すると先輩は嬉しそうに笑って飴玉を口に入れた。
これで少しは静かになるだろうと思ったが先輩は飴玉はガリガリと噛み砕いて飲み込んだ。
「美味しかった」
「…先輩ばかですね」
ぽつり、とミーが呟くと先輩はきょとんと首傾げると何か閃いたような笑みを浮かべた。
「フランも食べる?」
「はいー?」
いや、元々ミーのなんですけどと言おうとした瞬間ミーの口は塞がれた、先輩の口によって。
「んっ」
先輩はいつの間にかもう一個飴玉を口に含んでいたようでミーの口に所謂口移しをしてきた。ちら、と先輩に視線を向けると何やら嬉しそうな楽しそうにしていた。はい、ムカついたー、ミーやられっぱなしは嫌ですから。
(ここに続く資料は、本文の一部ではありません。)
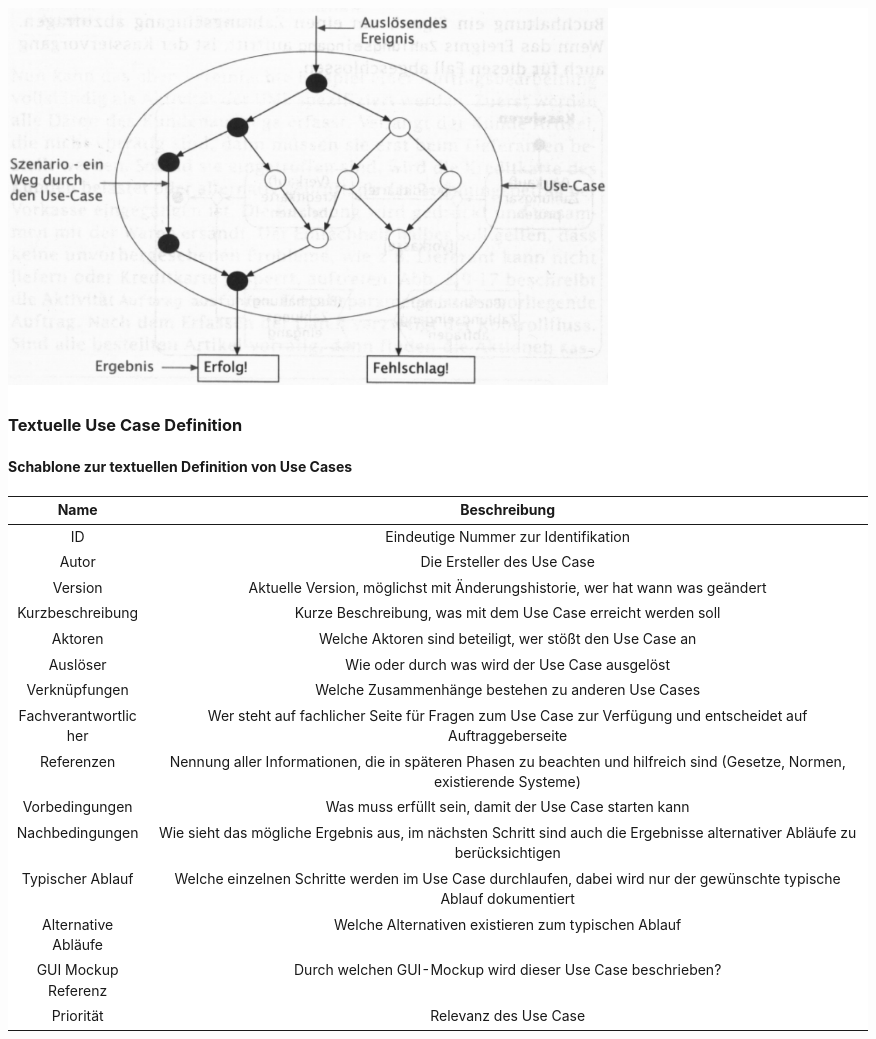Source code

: <img src="./images/umlUseCase/szenario.png" width="600">

### Textuelle Use Case Definition 

#### Schablone zur textuellen Definition von Use Cases

| Name | Beschreibung |
|:---:|:---:|
| ID | Eindeutige Nummer zur Identifikation |
| Autor | Die Ersteller des Use Case |
| Version | Aktuelle Version, möglichst mit Änderungshistorie, wer hat wann was geändert |
| Kurzbeschreibung | Kurze Beschreibung, was mit dem Use Case erreicht werden soll |
| Aktoren | Welche Aktoren sind beteiligt, wer stößt den Use Case an |
| Auslöser | Wie oder durch was wird der Use Case ausgelöst |
| Verknüpfungen | Welche Zusammenhänge bestehen zu anderen Use Cases |
| Fachverantwortlicher | Wer steht auf fachlicher Seite für Fragen zum Use Case zur Verfügung und entscheidet auf Auftraggeberseite |
| Referenzen | Nennung aller Informationen, die in späteren Phasen zu beachten und hilfreich sind (Gesetze, Normen, existierende Systeme) |
| Vorbedingungen | Was muss erfüllt sein, damit der Use Case starten kann |
| Nachbedingungen | Wie sieht das mögliche Ergebnis aus, im nächsten Schritt sind auch die Ergebnisse alternativer Abläufe zu berücksichtigen |
| Typischer Ablauf | Welche einzelnen Schritte werden im Use Case durchlaufen, dabei wird nur der gewünschte typische Ablauf dokumentiert |
| Alternative Abläufe | Welche Alternativen existieren zum typischen Ablauf |
| GUI Mockup Referenz | Durch welchen GUI-Mockup wird dieser Use Case beschrieben? |
| Priorität | Relevanz des Use Case |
先輩の肩を掴んで無理矢理先輩の口内に舌を捩じ込み飴玉を先輩の口内へ移動させると先輩の舌と絡ませ飴玉を徐々に溶かしていった。
飴玉が完全に溶けるとミーは先輩から離れて呼吸を整えた。先輩は呼吸を整えながら不満そうにミーを睨んできた。
「フラン!」
「怒らないでくださいよー?先に手を出したのはそっちなんですからー」
「うっ…」
先輩は黙り込んでミーをちらちらと見つめては溜め息を吐いた。ああ、本当にもう先輩は可愛らしい。
「先輩、Trick…」
「悪戯」
「はい?」
「悪戯しなよ」
先輩は不敵な笑みを浮かべながらそうはっきりとミーに言った。いつもみたいな天真爛漫な先輩じゃない、こんな先輩は初めて見る。ああ、やっぱり先輩の素はこっちなんですか。